Stored dataset items:
>>>

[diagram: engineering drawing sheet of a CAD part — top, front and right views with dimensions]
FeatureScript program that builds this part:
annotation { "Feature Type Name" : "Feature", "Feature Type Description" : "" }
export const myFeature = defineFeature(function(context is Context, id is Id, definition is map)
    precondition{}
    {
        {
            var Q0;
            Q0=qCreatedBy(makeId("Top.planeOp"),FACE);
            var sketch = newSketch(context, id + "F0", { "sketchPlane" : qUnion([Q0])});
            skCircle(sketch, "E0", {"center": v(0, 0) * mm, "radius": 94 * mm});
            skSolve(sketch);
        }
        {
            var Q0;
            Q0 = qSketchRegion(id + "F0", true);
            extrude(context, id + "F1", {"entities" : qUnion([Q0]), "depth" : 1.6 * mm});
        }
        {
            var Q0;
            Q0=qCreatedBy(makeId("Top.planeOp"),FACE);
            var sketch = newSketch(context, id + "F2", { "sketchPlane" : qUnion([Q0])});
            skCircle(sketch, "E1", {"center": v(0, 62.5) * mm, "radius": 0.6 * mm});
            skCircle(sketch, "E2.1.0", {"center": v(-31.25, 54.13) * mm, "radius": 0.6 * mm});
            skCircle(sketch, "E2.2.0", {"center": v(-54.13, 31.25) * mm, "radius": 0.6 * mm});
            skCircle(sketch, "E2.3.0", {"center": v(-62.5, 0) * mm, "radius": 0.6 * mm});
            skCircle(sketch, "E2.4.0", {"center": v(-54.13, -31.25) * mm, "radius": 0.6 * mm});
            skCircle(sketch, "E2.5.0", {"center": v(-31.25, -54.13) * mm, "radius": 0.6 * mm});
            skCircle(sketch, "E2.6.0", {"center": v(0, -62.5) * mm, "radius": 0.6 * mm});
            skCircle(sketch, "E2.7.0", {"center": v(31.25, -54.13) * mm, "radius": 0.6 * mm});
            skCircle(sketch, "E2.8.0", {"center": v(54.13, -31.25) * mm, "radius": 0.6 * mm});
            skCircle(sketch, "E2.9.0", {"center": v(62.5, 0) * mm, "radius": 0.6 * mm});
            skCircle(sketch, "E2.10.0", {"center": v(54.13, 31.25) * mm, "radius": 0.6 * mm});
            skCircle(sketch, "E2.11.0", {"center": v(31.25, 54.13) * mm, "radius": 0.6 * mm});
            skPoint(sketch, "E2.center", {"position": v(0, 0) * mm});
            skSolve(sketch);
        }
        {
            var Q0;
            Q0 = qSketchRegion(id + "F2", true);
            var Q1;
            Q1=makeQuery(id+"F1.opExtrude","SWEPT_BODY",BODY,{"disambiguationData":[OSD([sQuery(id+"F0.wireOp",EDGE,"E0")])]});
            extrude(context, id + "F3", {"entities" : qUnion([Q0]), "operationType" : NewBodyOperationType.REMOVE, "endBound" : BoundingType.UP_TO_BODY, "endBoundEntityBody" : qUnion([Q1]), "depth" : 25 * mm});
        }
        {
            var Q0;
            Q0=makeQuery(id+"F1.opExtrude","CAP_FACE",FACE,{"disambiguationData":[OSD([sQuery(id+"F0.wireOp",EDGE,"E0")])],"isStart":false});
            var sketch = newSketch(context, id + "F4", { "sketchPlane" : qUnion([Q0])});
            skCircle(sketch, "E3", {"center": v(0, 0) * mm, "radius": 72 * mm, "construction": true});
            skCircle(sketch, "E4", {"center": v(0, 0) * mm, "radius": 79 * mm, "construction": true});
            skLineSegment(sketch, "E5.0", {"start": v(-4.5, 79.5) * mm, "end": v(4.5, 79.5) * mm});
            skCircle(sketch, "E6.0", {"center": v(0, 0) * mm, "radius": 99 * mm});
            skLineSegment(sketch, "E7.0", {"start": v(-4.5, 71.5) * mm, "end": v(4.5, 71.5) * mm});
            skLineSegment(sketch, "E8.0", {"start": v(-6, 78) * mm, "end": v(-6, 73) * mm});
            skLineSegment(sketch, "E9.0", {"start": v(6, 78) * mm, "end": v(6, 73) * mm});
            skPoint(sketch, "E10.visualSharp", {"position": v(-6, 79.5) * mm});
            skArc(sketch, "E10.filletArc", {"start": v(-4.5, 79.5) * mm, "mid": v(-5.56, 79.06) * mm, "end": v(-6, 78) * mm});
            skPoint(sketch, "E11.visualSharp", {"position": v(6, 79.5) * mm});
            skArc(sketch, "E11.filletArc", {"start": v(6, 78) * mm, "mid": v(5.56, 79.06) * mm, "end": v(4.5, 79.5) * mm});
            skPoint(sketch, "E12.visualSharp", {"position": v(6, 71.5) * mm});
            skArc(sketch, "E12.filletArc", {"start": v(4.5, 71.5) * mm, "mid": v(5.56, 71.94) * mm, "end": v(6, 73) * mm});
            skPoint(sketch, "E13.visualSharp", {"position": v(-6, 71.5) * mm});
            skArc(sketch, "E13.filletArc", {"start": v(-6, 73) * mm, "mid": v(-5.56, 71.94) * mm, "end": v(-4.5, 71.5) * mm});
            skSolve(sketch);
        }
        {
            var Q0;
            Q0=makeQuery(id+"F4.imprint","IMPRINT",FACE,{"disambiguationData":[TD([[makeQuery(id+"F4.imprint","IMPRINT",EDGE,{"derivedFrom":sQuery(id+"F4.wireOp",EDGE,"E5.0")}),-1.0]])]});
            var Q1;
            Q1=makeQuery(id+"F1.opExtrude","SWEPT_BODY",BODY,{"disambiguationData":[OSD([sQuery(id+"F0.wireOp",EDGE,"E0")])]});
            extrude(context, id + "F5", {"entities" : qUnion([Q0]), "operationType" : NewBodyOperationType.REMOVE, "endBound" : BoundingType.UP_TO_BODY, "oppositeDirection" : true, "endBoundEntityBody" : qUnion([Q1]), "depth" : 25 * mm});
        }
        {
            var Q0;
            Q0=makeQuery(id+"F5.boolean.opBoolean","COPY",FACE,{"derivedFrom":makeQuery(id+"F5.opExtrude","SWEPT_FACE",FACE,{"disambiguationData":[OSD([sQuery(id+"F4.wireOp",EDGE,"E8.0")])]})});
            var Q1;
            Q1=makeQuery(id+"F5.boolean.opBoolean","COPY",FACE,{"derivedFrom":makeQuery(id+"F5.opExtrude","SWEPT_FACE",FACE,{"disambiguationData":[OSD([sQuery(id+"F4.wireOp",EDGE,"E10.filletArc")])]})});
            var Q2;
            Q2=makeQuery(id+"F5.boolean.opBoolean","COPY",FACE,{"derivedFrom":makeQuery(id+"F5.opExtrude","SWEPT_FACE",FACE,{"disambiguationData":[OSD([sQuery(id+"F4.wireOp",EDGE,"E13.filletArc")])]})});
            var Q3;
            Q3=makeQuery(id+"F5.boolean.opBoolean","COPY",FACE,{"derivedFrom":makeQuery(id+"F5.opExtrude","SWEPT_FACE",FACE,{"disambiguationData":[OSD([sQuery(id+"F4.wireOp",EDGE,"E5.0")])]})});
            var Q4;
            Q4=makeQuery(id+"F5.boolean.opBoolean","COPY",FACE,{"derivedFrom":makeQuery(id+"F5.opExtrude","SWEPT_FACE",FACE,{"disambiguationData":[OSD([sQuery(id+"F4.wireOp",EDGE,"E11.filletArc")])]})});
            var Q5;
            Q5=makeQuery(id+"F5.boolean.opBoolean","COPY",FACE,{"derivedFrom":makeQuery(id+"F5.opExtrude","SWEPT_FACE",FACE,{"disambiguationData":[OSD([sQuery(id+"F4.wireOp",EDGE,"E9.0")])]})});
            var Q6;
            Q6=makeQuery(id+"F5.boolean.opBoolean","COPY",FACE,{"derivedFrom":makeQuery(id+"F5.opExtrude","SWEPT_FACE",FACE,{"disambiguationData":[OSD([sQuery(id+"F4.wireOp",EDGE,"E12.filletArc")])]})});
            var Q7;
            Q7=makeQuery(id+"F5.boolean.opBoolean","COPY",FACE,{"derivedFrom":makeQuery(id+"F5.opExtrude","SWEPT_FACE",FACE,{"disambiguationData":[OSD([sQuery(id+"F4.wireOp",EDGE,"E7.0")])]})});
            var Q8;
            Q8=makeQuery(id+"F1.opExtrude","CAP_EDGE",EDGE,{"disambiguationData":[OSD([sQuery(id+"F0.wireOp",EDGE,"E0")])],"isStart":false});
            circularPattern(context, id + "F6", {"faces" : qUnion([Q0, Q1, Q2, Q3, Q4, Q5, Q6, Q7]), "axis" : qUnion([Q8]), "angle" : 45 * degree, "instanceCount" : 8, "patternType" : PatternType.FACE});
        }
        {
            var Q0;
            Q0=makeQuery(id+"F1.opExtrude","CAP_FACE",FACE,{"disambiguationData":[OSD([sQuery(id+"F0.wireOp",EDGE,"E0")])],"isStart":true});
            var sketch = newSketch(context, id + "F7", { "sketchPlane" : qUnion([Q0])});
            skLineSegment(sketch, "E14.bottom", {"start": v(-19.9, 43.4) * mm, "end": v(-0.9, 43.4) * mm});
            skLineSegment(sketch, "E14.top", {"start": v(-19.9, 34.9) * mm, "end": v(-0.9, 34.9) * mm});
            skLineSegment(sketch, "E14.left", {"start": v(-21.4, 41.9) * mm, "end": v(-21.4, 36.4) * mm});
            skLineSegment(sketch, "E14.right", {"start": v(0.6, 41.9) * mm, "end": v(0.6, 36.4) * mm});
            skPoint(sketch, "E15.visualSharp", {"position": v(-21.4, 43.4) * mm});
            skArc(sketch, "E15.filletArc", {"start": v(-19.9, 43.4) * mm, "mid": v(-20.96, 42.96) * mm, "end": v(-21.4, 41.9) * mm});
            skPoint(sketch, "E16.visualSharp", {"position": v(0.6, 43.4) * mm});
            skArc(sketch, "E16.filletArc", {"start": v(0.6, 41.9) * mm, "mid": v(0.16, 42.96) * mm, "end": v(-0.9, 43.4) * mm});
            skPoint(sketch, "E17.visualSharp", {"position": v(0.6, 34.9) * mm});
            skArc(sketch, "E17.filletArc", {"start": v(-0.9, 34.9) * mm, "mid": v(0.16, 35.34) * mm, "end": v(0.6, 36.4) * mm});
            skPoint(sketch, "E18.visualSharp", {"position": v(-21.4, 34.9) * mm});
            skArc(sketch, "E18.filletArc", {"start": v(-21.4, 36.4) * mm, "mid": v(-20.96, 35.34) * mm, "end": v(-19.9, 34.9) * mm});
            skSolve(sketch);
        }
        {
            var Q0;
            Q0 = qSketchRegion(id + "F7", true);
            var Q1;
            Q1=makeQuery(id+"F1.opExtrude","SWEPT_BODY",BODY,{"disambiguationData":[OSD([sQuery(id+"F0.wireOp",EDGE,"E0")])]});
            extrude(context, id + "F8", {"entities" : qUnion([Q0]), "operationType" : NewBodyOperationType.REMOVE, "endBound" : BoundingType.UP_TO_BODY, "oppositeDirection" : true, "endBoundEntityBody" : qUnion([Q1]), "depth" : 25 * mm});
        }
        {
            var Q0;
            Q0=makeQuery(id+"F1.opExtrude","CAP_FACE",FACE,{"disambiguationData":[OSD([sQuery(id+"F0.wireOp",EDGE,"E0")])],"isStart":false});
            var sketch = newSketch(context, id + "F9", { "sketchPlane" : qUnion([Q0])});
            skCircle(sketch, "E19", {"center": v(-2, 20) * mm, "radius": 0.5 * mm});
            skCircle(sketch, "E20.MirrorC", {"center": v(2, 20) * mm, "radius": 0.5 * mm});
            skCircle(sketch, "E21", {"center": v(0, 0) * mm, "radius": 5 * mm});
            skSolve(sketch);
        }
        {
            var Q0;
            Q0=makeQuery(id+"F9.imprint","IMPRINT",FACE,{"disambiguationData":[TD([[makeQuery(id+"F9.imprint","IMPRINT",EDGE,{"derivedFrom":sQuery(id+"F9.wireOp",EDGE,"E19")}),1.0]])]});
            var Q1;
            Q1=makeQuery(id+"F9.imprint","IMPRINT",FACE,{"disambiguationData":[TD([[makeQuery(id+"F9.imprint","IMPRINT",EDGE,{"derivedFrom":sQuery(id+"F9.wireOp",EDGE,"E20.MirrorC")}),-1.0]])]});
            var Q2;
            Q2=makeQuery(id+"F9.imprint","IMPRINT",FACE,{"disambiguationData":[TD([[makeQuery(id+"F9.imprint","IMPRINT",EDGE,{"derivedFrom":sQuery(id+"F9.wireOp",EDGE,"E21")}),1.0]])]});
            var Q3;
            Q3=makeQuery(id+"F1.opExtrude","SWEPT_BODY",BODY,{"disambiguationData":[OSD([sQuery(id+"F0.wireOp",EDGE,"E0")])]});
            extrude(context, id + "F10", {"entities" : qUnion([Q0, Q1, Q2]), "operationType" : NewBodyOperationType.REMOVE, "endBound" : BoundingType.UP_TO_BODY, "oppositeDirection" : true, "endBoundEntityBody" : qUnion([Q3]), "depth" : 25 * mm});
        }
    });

<<<

Direction:
Rewrite the material from its start up to and including the line with "v(31.25, 54.13) *", changing "myFeature" to "plateFeature" and leaving everything else the same.

The output:
[diagram: engineering drawing sheet of a CAD part — top, front and right views with dimensions]
FeatureScript program that builds this part:
annotation { "Feature Type Name" : "Feature", "Feature Type Description" : "" }
export const plateFeature = defineFeature(function(context is Context, id is Id, definition is map)
    precondition{}
    {
        {
            var Q0;
            Q0=qCreatedBy(makeId("Top.planeOp"),FACE);
            var sketch = newSketch(context, id + "F0", { "sketchPlane" : qUnion([Q0])});
            skCircle(sketch, "E0", {"center": v(0, 0) * mm, "radius": 94 * mm});
            skSolve(sketch);
        }
        {
            var Q0;
            Q0 = qSketchRegion(id + "F0", true);
            extrude(context, id + "F1", {"entities" : qUnion([Q0]), "depth" : 1.6 * mm});
        }
        {
            var Q0;
            Q0=qCreatedBy(makeId("Top.planeOp"),FACE);
            var sketch = newSketch(context, id + "F2", { "sketchPlane" : qUnion([Q0])});
            skCircle(sketch, "E1", {"center": v(0, 62.5) * mm, "radius": 0.6 * mm});
            skCircle(sketch, "E2.1.0", {"center": v(-31.25, 54.13) * mm, "radius": 0.6 * mm});
            skCircle(sketch, "E2.2.0", {"center": v(-54.13, 31.25) * mm, "radius": 0.6 * mm});
            skCircle(sketch, "E2.3.0", {"center": v(-62.5, 0) * mm, "radius": 0.6 * mm});
            skCircle(sketch, "E2.4.0", {"center": v(-54.13, -31.25) * mm, "radius": 0.6 * mm});
            skCircle(sketch, "E2.5.0", {"center": v(-31.25, -54.13) * mm, "radius": 0.6 * mm});
            skCircle(sketch, "E2.6.0", {"center": v(0, -62.5) * mm, "radius": 0.6 * mm});
            skCircle(sketch, "E2.7.0", {"center": v(31.25, -54.13) * mm, "radius": 0.6 * mm});
            skCircle(sketch, "E2.8.0", {"center": v(54.13, -31.25) * mm, "radius": 0.6 * mm});
            skCircle(sketch, "E2.9.0", {"center": v(62.5, 0) * mm, "radius": 0.6 * mm});
            skCircle(sketch, "E2.10.0", {"center": v(54.13, 31.25) * mm, "radius": 0.6 * mm});
            skCircle(sketch, "E2.11.0", {"center": v(31.25, 54.13) * mm, "radius": 0.6 * mm});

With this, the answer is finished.